“Krôkrôkti”, la plus grande de toutes les coiffes en plumes des Kayapo

Lola l’aventurière s’est rendue chez les Kayapo qui portent fréquemment des coiffes en plumes lors de leurs cérémonies. Il en existe plusieurs types. Ainsi la coiffe en plumes figurant ci-dessus est la plus grande jamais conçue par les Amérindiens d’Amazonie. Nommée krôkrôkti, elle est confectionnée par des experts de sexe masculin. Elle est cependant portée aussi bien par des hommes que par des femmes ou des enfants, lors de la phase finale de certaines cérémonies majeures.

Cérémonie « mebiôk » accomplie par des femmes kayapo portant des coiffes du type de celles présentées au musée. © Photo Gustaaf Verswijver, Mekranoti, 1991.

Plus de 280 plumes

Si les dimensions varient en fonction des personnes qui s’en parent, les plus impressionnantes de ces coiffes ne comptent pas moins de 280 plumes (voire plus), prises sur la queue et les ailes d’un ara rouge et montées sur un bandeau de coton épais. Les plumes les plus grandes (issues de la queue) sont placées au centre, la taille de celles-ci diminuant progressivement jusqu’aux extrémités où sont fixées les plumes les plus petites (issues des ailes). Dans l’idéal, rarement atteint toutefois, une petite plume blanche provenant du corps d’un ibis, d’un héron ou d’un aigle, est attachée à la pointe de chacune des plumes de la queue de l’ara.

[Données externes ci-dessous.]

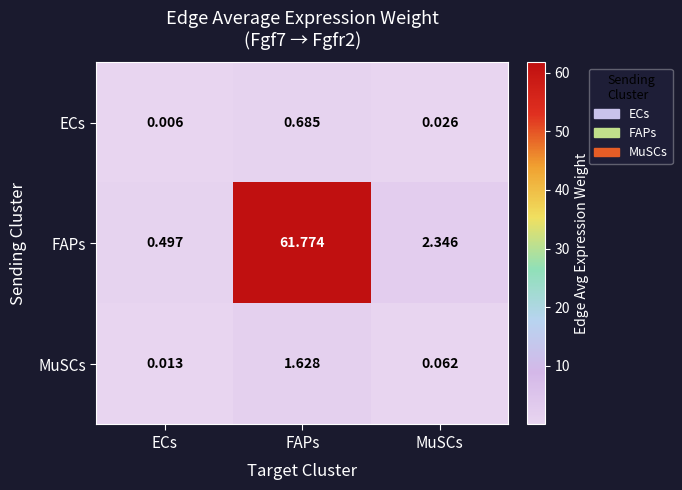

Is the value of MuSCs at MuSCs greater than the value of FAPs at ECs?

No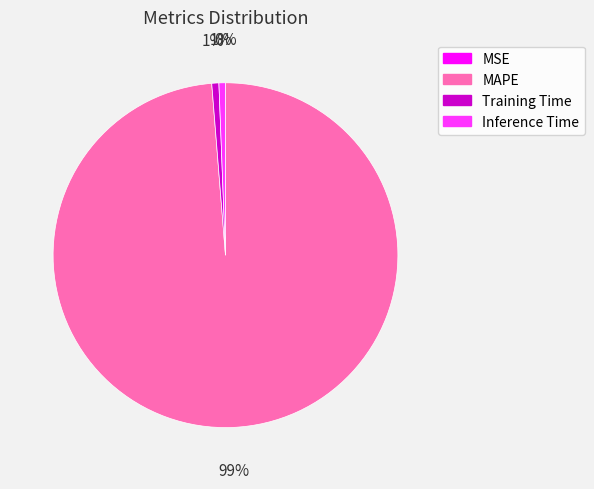

To the nearest percent, what is the combined percentage of Inference Time and MAPE?

99%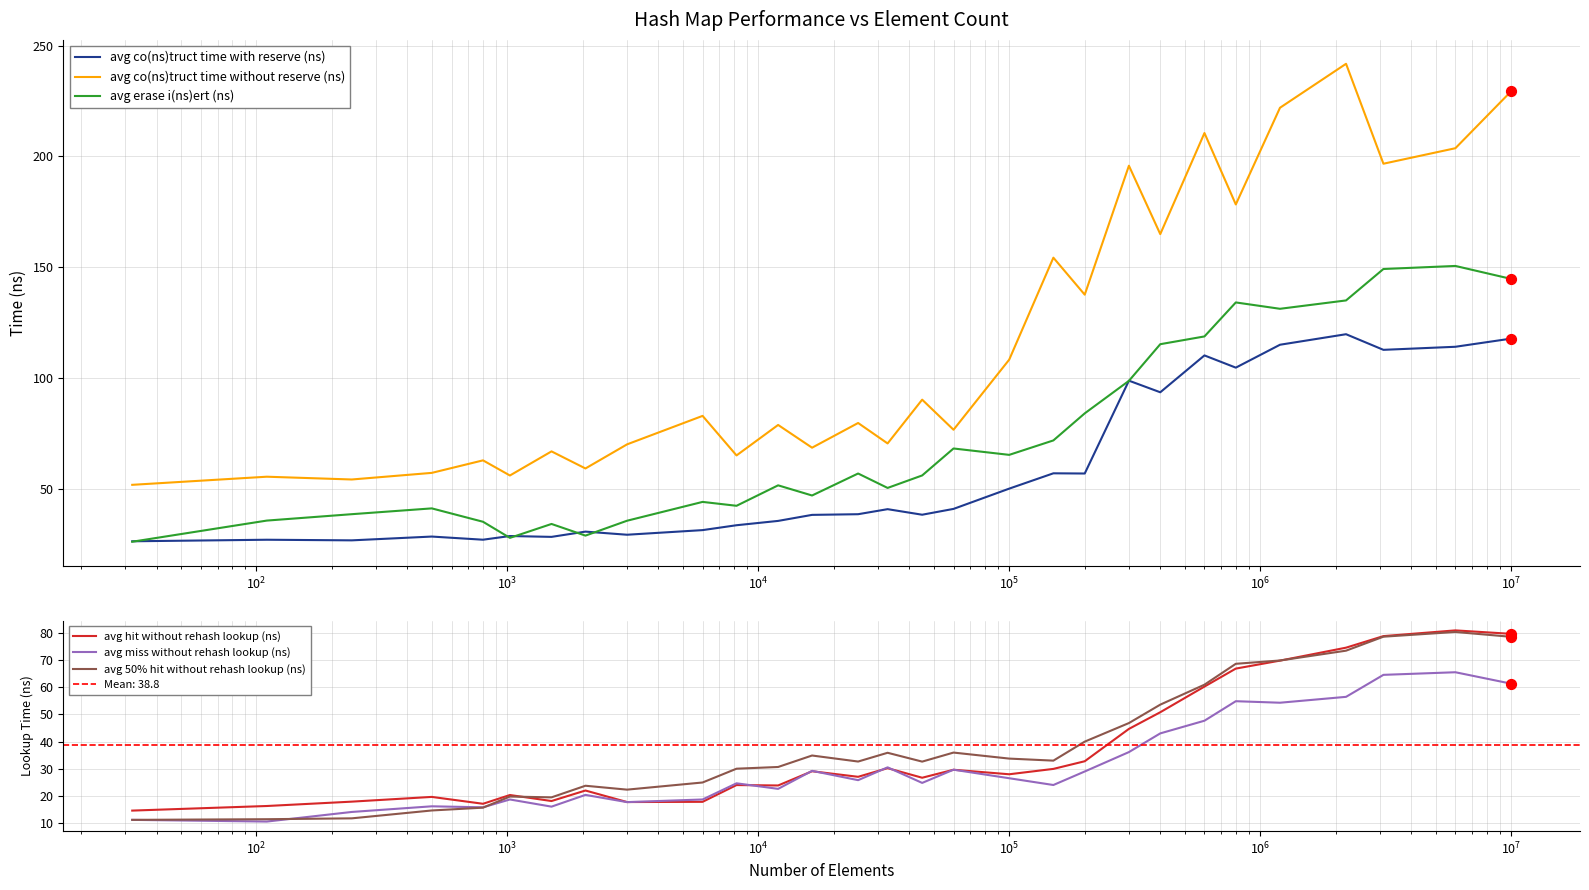

Which series contains the lowest Y value?

avg miss without rehash lookup (ns)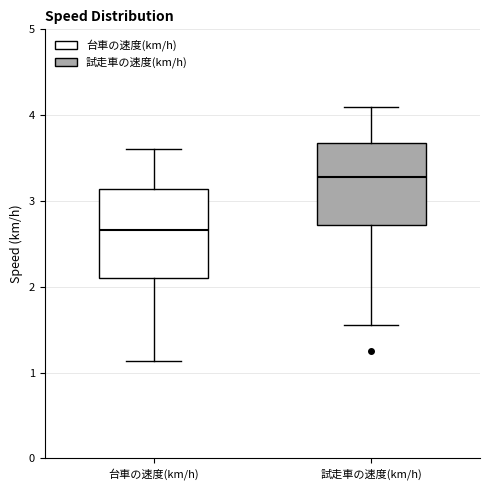

Where does the median line of the box for 試走車の速度(km/h) sit on the y-axis? The values are not printed on the chart, so give them approximately, as read against the axis.

3.3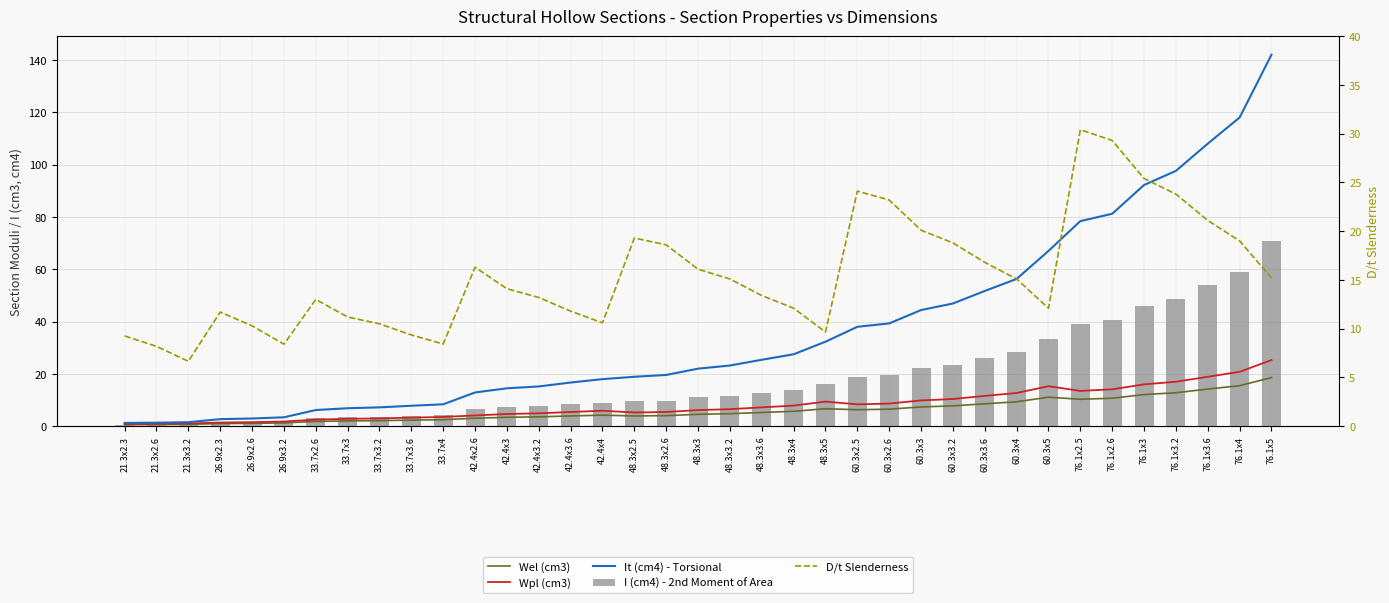

Which series has the largest total across all categories?

It (cm4) - Torsional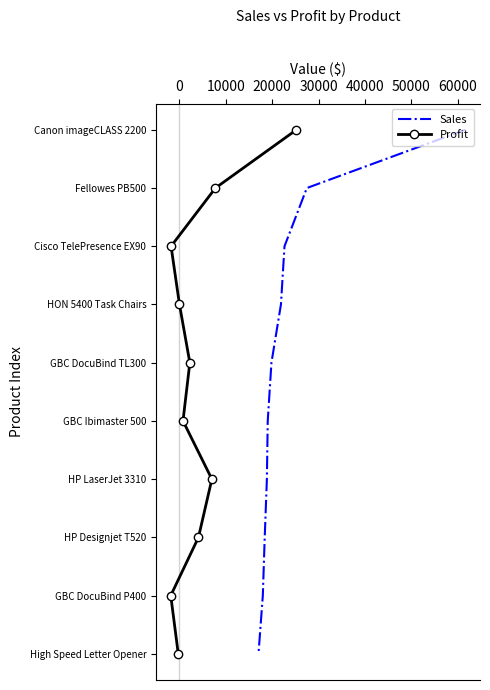

What are all the series names shown in the legend?

Sales, Profit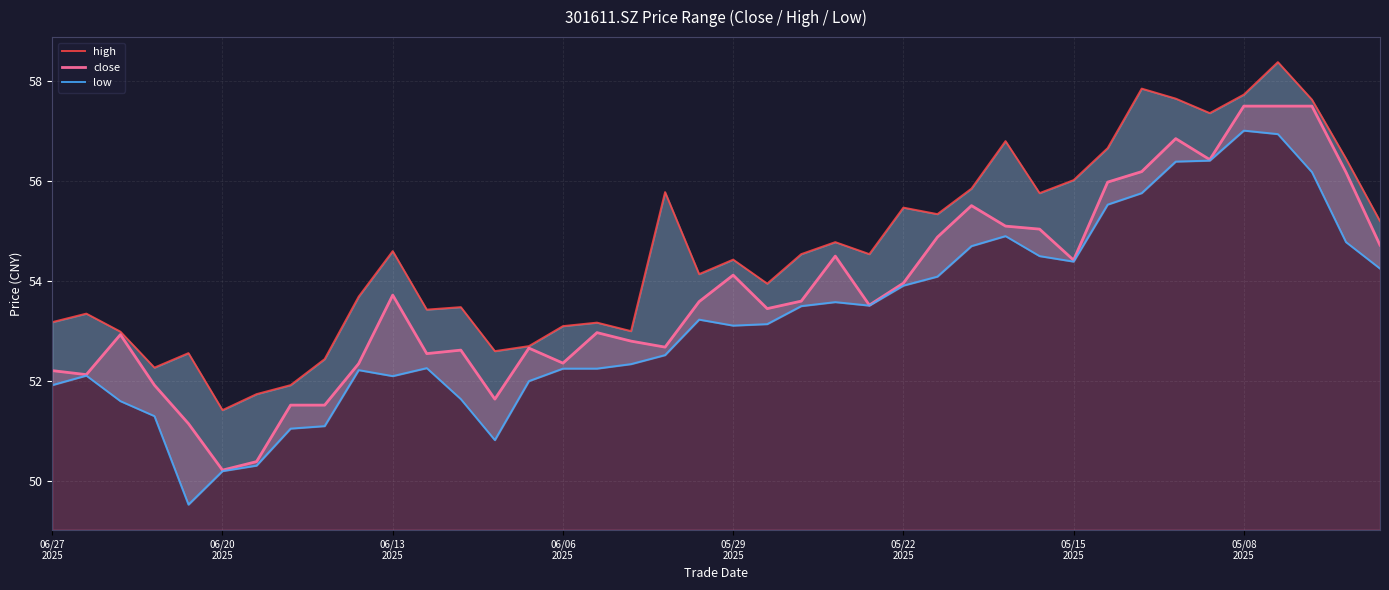

True or false: low has more than 0 interior local peaks.

True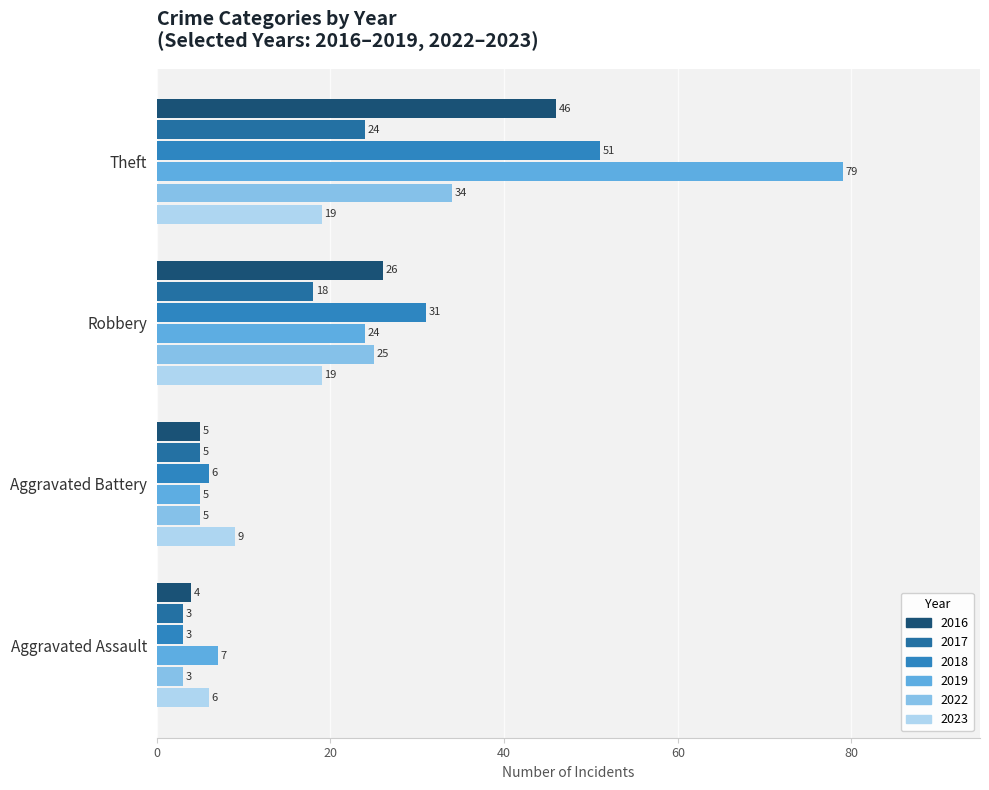

Which series has the largest total across all categories?

2019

Krôkrôkti ou grande ondulation

Le terme de krôkrôkti (grande ondulation) renvoie au mouvement de la coiffe chaque fois que la personne qui en est ornée agite la tête ou le corps d’avant en arrière. Associée à un disque rond dit keikry (petit plan), la coiffe se place entre ce disque et l’arrière de la tête. D’autre part, une petite gourde, généralement fixée à l’arrière de l’ornement « afin de l’alourdir », empêche que la partie inférieure, fort longue, ne s’envole au moindre coup de vent.

Une immense couronne de plumes associée à l’astre solaire

Plusieurs mythes ou histoires témoignent d’un lien entre le krôkrôkti et le soleil ou la lune. L’un de ces mythes, en particulier, évoque « l’immense couronne de plumes d’ara rouge » arborée, un jour, par le soleil quand il provoque une pluie diluvienne au beau milieu de la saison sèche. Ce fait est néanmoins particulièrement inhabituel dans le milieu naturel qui est celui des Kayapo.

Ceci explique en conséquence pourquoi les informateurs relient fréquemment le krôkrôkti au soleil, notamment lorsque celui-ci brille derrière de sombres nuages qu’il ourle de blanc – phénomène céleste dont les plumes blanches bordant le krôkrôkti rendraient compte.

Gustaaf Verswijver

 

Une exposition au musée Barbier-Mueller

Cette coiffe ainsi que d’autres ornements en plumes des Kayapo sont actuellement exposés au Musée Barbier-Mueller.